> ASSIGNMENT
Change "spread" to "range" in the lines below, from the line containing "True or false: RMSE" through the end, and give those lines back otherwise unchanged, without the pictures.

PROVIDED DATA below:

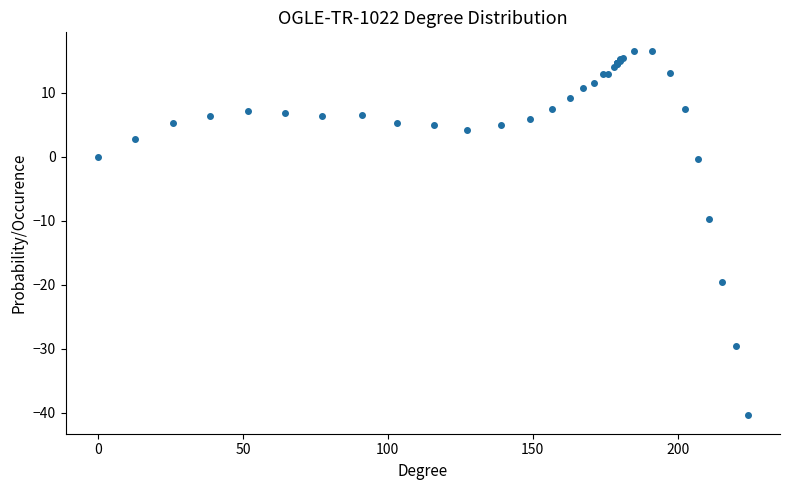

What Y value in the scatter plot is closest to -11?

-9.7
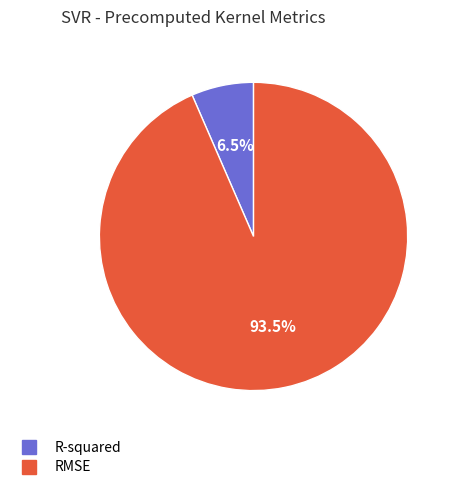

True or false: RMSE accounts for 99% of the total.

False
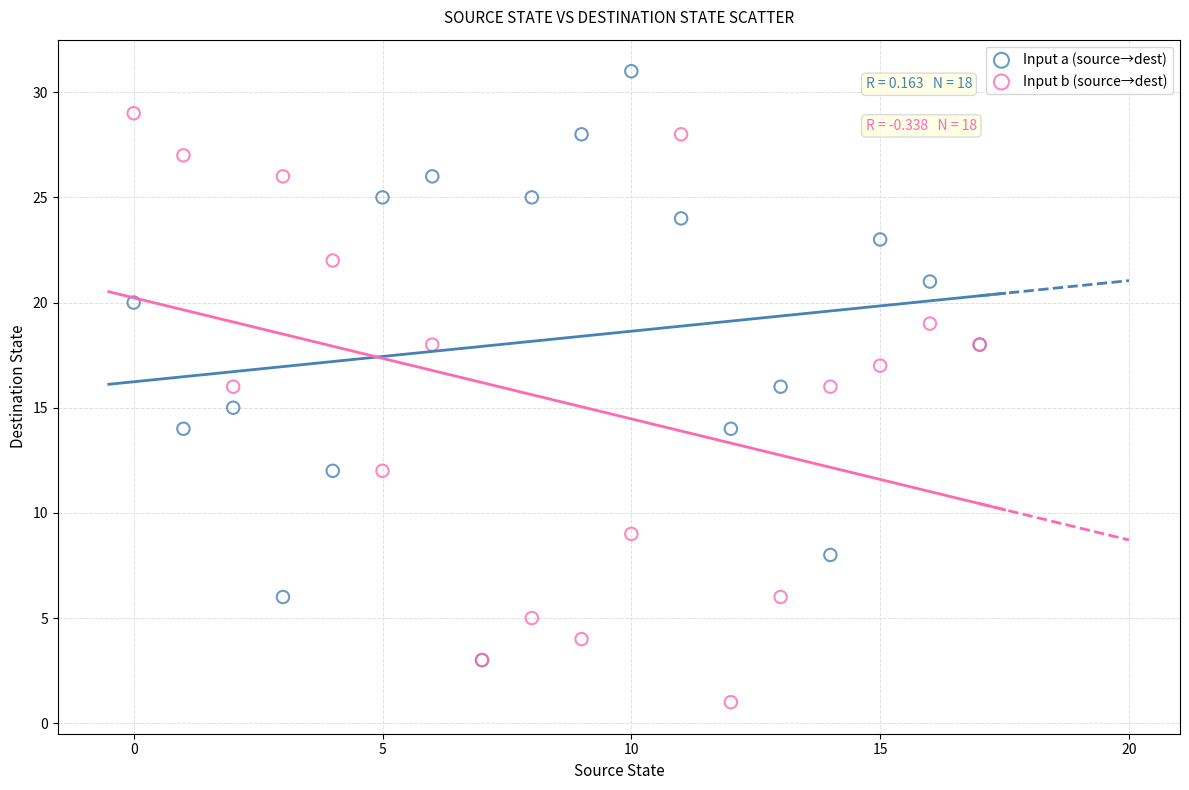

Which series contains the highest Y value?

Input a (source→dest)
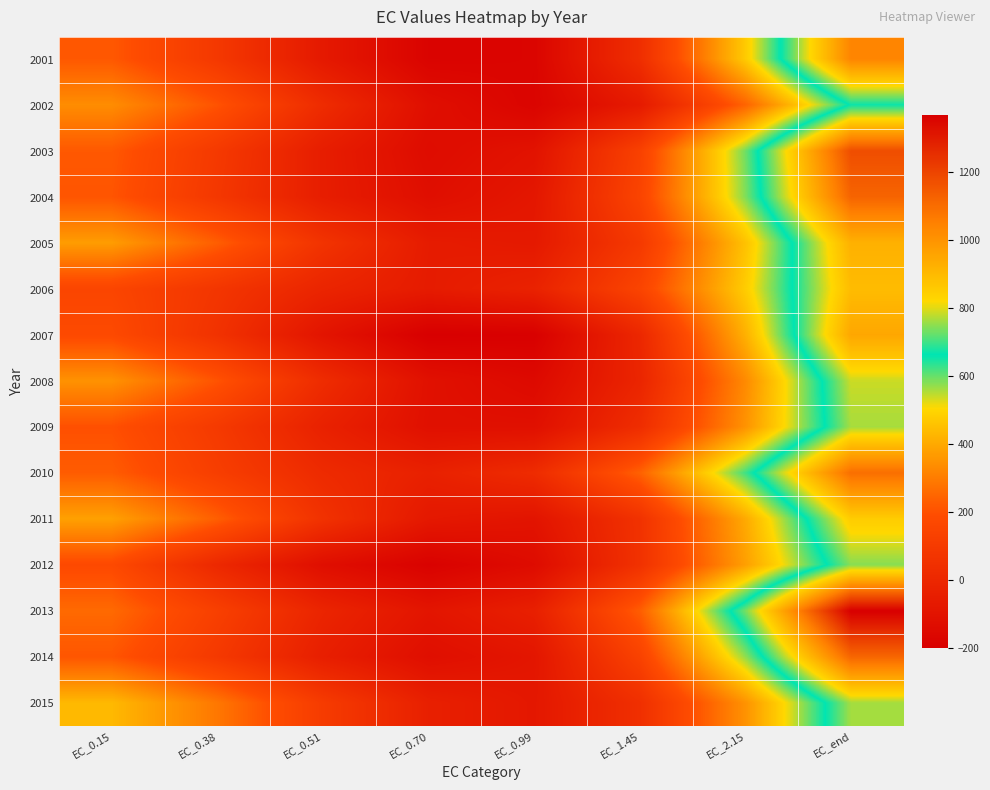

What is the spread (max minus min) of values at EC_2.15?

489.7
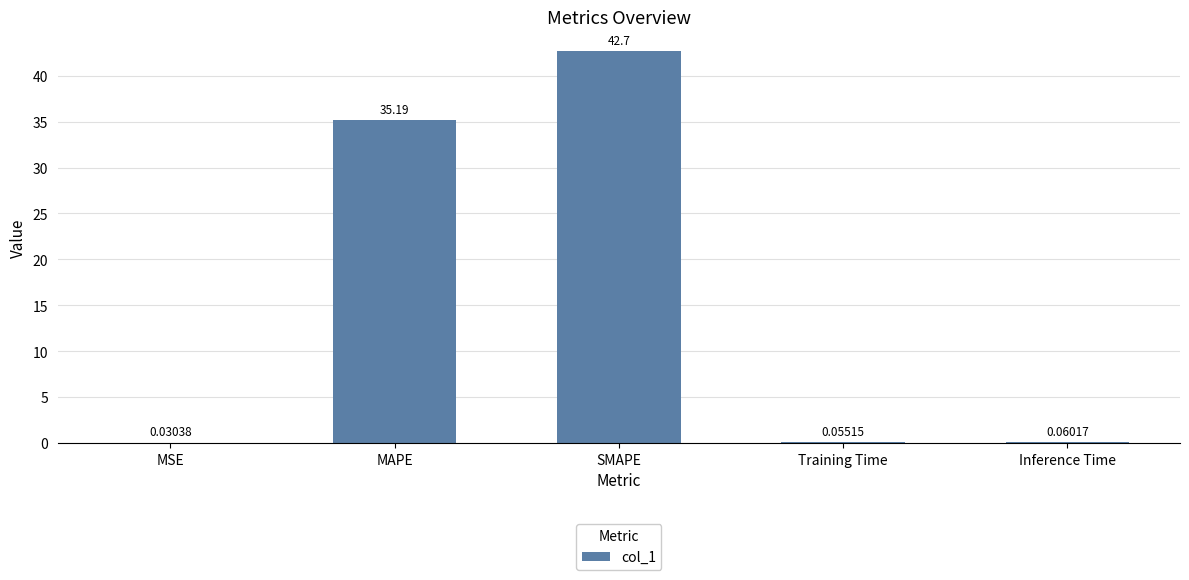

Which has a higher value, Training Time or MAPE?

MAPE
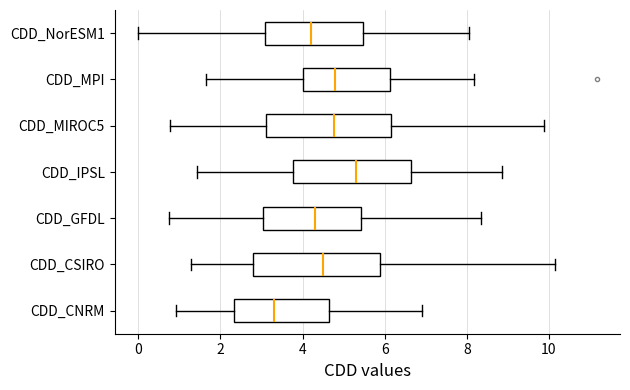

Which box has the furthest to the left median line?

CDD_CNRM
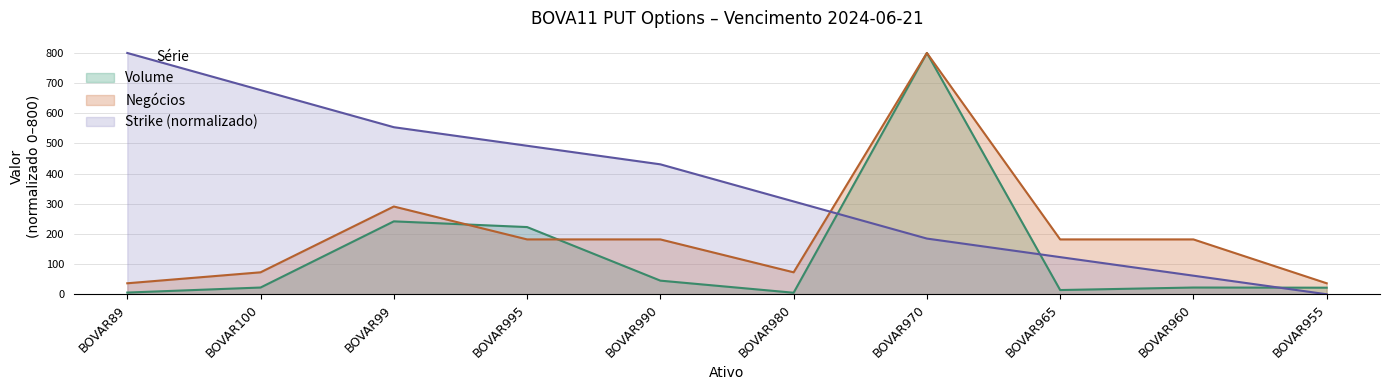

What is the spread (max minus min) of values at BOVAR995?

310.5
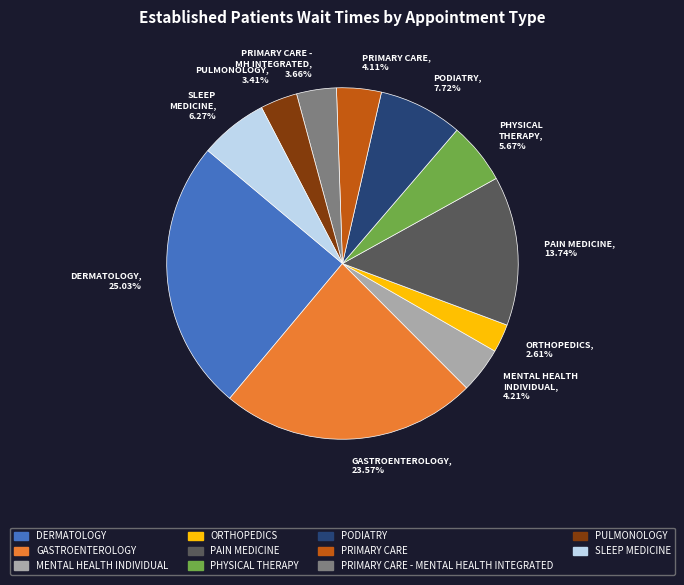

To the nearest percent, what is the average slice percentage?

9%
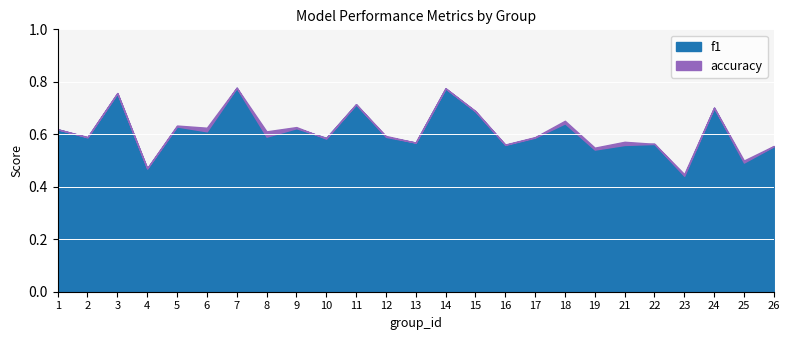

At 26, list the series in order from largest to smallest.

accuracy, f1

End of PROVIDED DATA.

> RESPONSE
True or false: RMSE accounts for 99% of the total.

False

Which series contains the highest Y value?

Input a (source→dest)

What is the range (max minus min) of values at EC_2.15?

489.7

Which has a higher value, Training Time or MAPE?

MAPE

Which box has the furthest to the left median line?

CDD_CNRM

What is the range (max minus min) of values at BOVAR995?

310.5

To the nearest percent, what is the average slice percentage?

9%

At 26, list the series in order from largest to smallest.

accuracy, f1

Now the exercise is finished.